Annual membership fees vary depending on whether you buy a savings or business membership card, both of which cost $45 as of 2015. A business membership card gives you the ability to add on members for a fee, while an individual membership includes one card for yourself and one card for your partner, spouse or a person age 18 or older who lives with you. A third option, the more expensive Sam's Plus membership card, offers cash-back rewards, useful if you plan to buy a high volume of goods during the year.

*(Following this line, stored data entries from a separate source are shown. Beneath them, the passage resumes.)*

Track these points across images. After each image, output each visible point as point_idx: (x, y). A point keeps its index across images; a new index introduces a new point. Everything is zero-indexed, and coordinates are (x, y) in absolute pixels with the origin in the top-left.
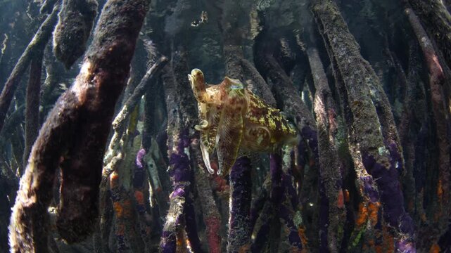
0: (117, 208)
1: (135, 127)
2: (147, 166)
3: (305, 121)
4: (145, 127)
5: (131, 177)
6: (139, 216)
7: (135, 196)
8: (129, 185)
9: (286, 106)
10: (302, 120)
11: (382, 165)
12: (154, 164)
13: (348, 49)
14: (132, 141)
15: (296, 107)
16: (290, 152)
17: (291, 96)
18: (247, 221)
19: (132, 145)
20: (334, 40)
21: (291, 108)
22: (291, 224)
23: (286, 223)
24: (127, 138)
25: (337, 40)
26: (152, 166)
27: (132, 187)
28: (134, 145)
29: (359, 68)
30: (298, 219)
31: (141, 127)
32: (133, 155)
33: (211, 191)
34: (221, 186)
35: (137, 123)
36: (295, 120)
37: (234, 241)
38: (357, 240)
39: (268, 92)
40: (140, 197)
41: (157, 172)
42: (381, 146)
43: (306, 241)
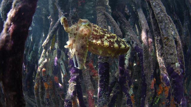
0: (46, 85)
1: (54, 46)
2: (60, 64)
3: (136, 43)
4: (58, 46)
5: (53, 69)
6: (56, 88)
7: (54, 78)
8: (51, 74)
9: (127, 36)
10: (135, 43)
11: (177, 72)
12: (63, 63)
13: (161, 9)
14: (53, 52)
15: (131, 36)
16: (128, 58)
17: (129, 31)
18: (107, 94)
19: (53, 55)
20: (154, 4)
21: (129, 37)
22: (128, 95)
23: (125, 95)
24: (50, 51)
25: (155, 4)
26: (62, 64)
27: (53, 74)
28: (53, 54)
29: (167, 20)
30: (131, 92)
31: (56, 46)
32: (53, 59)
33: (90, 77)
34: (94, 74)
35: (55, 44)
36: (131, 42)
37: (100, 104)
38: (157, 101)
39: (118, 29)
40: (56, 79)
41: (64, 67)
42: (177, 62)
43: (134, 102)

Evaluate Upcoming Purchases

Take a careful look at the types of purchases you would make at Sam's Club before investing in a membership. For instance, if you need new tires, Sam's Club sells and installs tires at a discount. The chain offers 24-hour roadside assistance for three years after you buy the tires, making membership worth the cost. If your Sam's Club sells gas and you fill up frequently, this is another cost savings, as prices per gallon tend to be at least 10 cents less than at big-name gas stations. If you or a family member needs a prescription filled or new eyeglasses, Sam's Club offers them at lower prices than most other retailers. Some cleaning supplies with a long shelf life are also a good deal at Sam's Club, according to Consumer Reports. One way to stretch your dollar is to stock up right before your membership expires, and then wait a few months before renewing.

Small vs. Large Family

If you have a large family and can use up bulk products such as milk and condiments before the expiration date, a Sam's Club membership makes sense. But buying large amounts of perishable foods with a short shelf life is not the best deal for singles or couples. You're wasting money buying more than you need. The same goes for moisturizers, sunscreen, detergent and beauty products that come in large sizes but lose their effectiveness within a year or two.

Avoid Costlier Items

Some of the chain's products can be bought for the same or less money at other stores, especially if you have coupons, which Sam's Club does not allow. For instance, drinks, such as name-brand sodas and fruit juices, cost the same at Sam's Club as at some discount stores that don't require membership fees, says Consumer Reports. Books, CDs and DVDs are also usually available for less online, according to Money Watch.